#### THE REQUEST:
Edit the data between the lines holding "pose: elev=151.8 azim=306.8" and "Dot at: occluded", inclusive, so that "dist" becomes "distance" and nothing else changes. Give only those lines, and leave the pictures out of your answer.

#### ITEMS:
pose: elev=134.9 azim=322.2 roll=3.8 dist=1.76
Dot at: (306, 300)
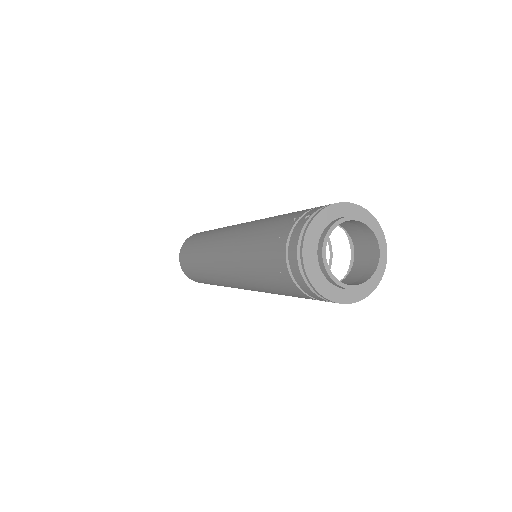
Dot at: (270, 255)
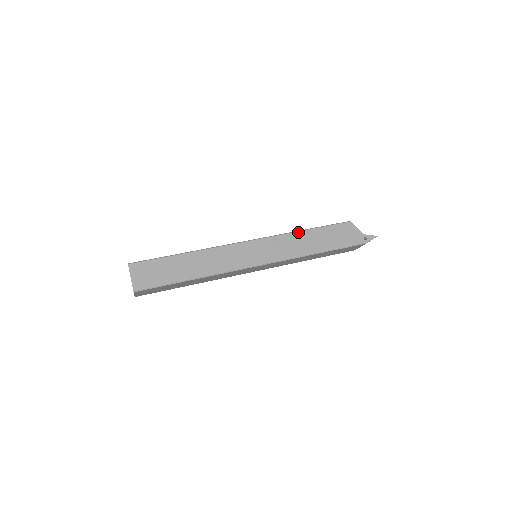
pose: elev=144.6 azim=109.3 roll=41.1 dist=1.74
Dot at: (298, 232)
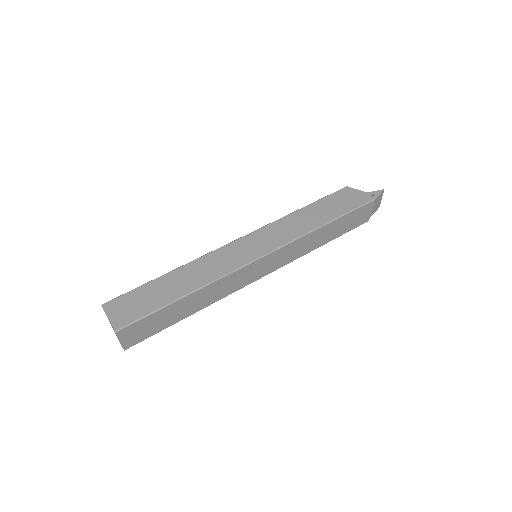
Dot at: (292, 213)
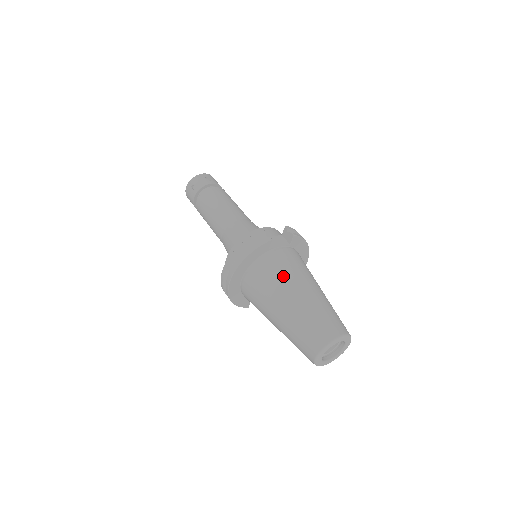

==

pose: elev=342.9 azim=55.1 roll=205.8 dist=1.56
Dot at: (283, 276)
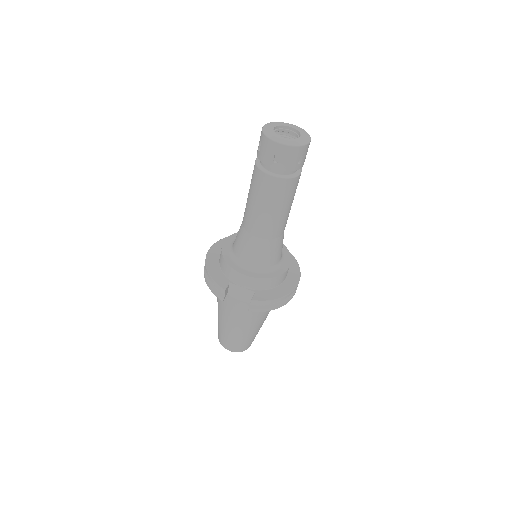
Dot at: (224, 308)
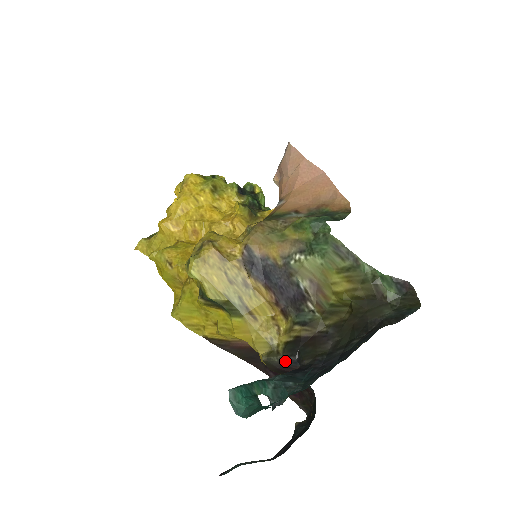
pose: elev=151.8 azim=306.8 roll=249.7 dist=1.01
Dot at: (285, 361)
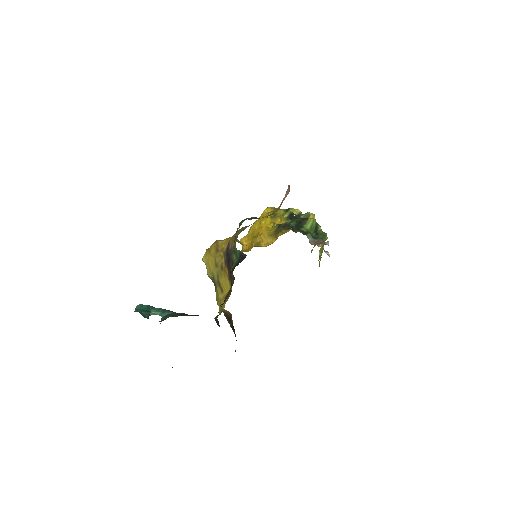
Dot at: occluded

#### FINISHED TASK:
pose: elev=151.8 azim=306.8 roll=249.7 distance=1.01
Dot at: (285, 361)
Dot at: occluded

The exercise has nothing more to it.